Task details >> Going down the data below, set down exactly the line with "Moderate | 5.1% |" and each line after it through the line with "3. For more"; no other lines.

#### Records provided ####

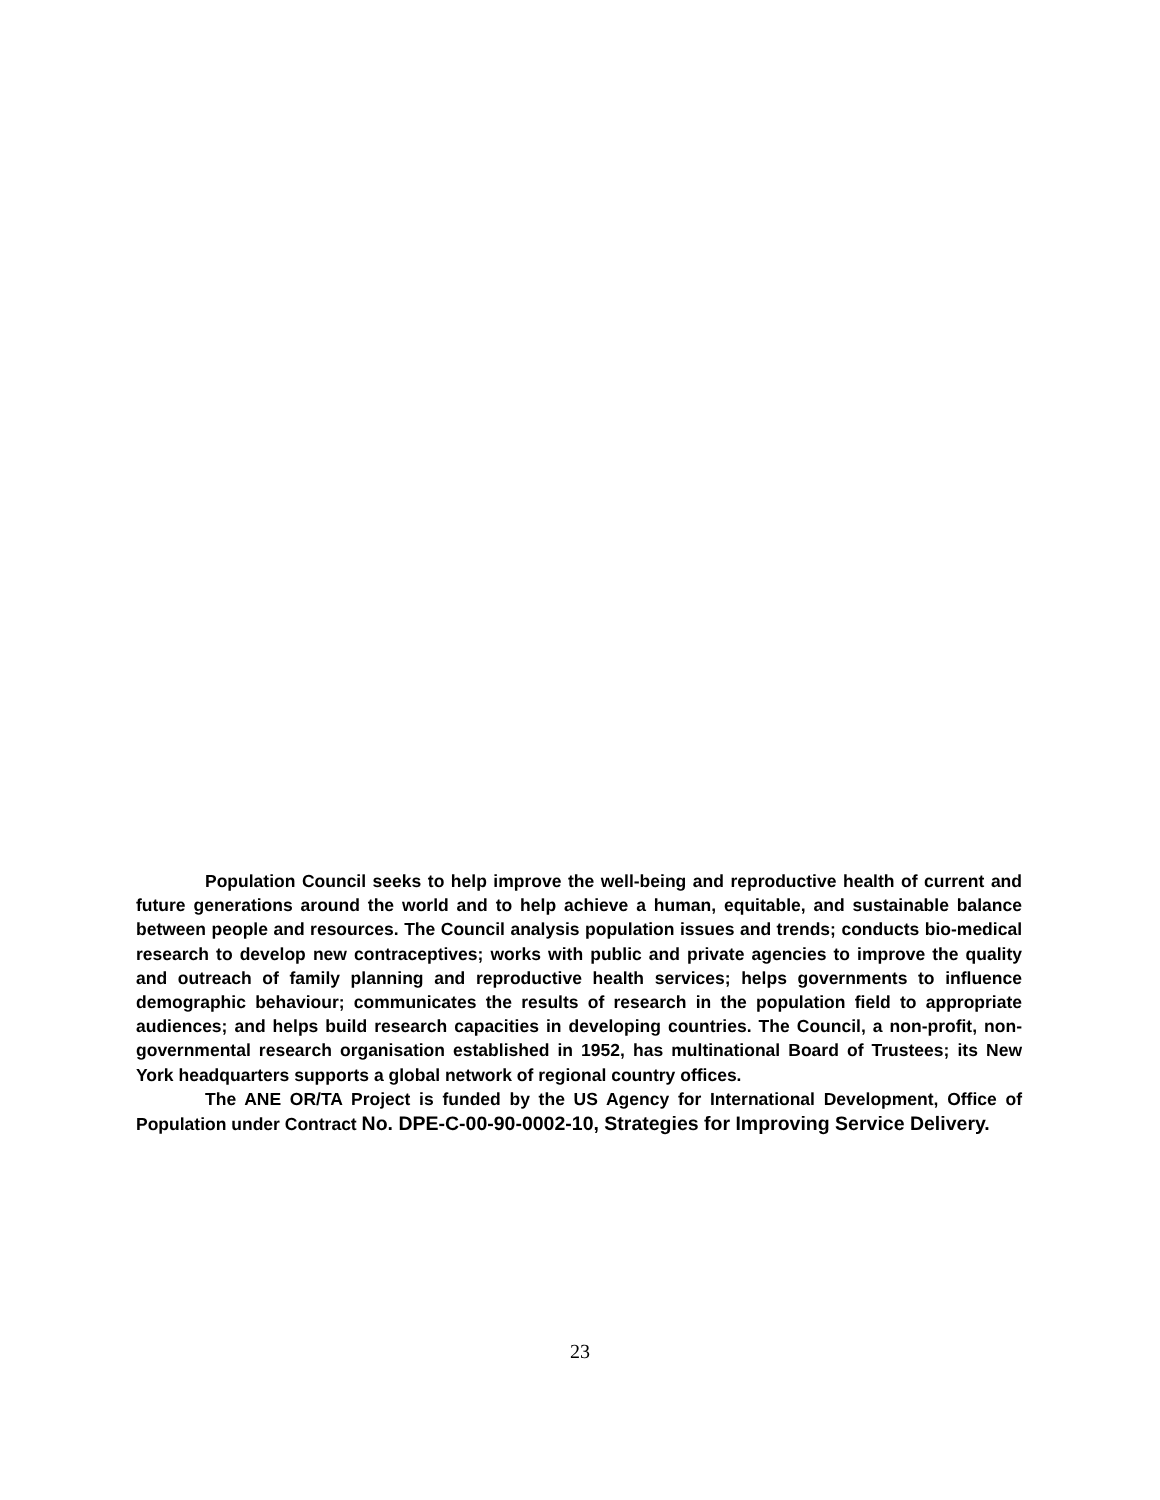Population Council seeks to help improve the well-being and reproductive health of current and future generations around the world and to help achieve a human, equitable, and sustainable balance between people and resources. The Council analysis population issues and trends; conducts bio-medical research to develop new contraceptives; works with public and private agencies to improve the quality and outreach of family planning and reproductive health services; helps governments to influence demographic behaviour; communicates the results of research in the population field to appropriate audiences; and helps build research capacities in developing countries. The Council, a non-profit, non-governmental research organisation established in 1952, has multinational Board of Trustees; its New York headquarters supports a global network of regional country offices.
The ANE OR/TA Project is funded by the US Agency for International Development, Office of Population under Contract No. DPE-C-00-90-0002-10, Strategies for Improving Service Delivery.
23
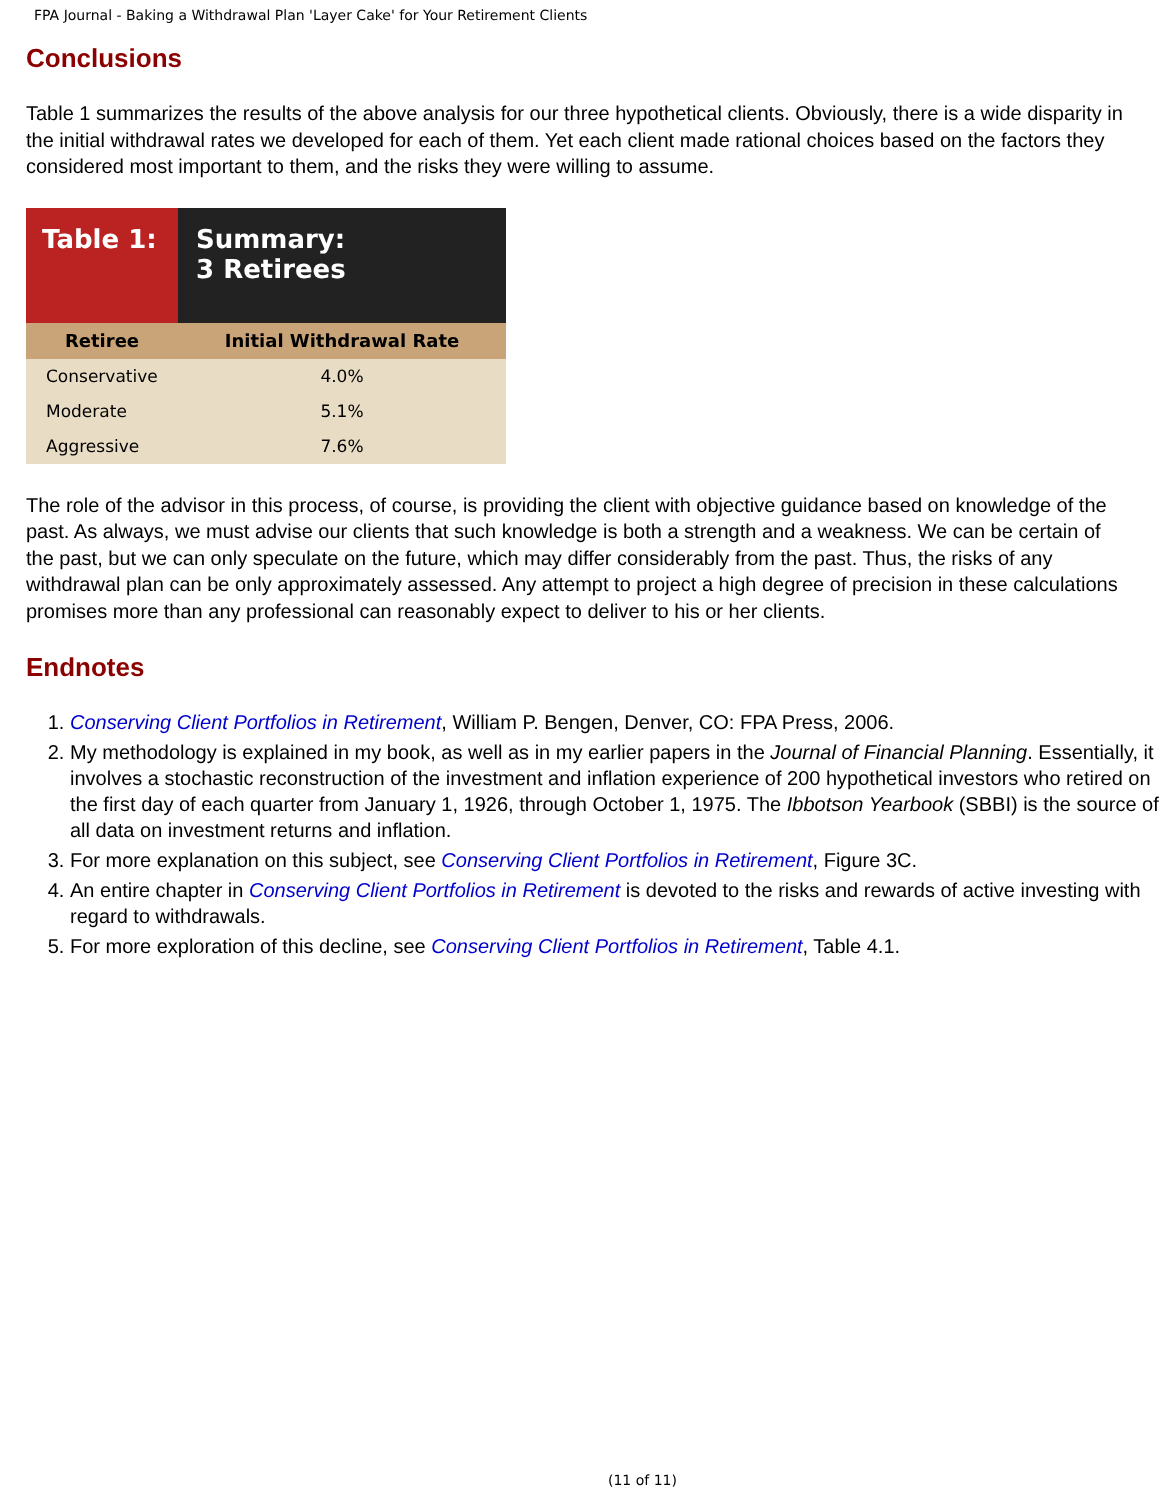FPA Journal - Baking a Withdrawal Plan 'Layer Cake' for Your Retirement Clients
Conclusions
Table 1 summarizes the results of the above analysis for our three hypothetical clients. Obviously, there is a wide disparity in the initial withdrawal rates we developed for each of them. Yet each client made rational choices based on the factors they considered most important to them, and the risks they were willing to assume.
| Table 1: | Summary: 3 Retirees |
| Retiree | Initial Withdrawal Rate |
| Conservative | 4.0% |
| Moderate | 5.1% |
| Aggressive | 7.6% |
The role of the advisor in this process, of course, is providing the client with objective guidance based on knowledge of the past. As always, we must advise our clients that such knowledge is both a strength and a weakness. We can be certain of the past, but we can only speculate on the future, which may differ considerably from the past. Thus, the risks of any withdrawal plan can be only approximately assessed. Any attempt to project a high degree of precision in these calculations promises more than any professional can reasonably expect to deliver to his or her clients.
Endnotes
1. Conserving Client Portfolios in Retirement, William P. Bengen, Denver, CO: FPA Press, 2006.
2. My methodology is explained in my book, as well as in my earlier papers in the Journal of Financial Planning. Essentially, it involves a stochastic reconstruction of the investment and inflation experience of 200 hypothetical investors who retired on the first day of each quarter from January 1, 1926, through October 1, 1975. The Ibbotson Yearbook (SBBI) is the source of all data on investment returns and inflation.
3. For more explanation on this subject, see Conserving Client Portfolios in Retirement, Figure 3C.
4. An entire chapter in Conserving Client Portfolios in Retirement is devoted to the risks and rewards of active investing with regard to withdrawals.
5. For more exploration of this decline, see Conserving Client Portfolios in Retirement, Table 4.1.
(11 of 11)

####

Output for this task >>
| Moderate | 5.1% |
| Aggressive | 7.6% |
The role of the advisor in this process, of course, is providing the client with objective guidance based on knowledge of the past. As always, we must advise our clients that such knowledge is both a strength and a weakness. We can be certain of the past, but we can only speculate on the future, which may differ considerably from the past. Thus, the risks of any withdrawal plan can be only approximately assessed. Any attempt to project a high degree of precision in these calculations promises more than any professional can reasonably expect to deliver to his or her clients.
Endnotes
1. Conserving Client Portfolios in Retirement, William P. Bengen, Denver, CO: FPA Press, 2006.
2. My methodology is explained in my book, as well as in my earlier papers in the Journal of Financial Planning. Essentially, it involves a stochastic reconstruction of the investment and inflation experience of 200 hypothetical investors who retired on the first day of each quarter from January 1, 1926, through October 1, 1975. The Ibbotson Yearbook (SBBI) is the source of all data on investment returns and inflation.
3. For more explanation on this subject, see Conserving Client Portfolios in Retirement, Figure 3C.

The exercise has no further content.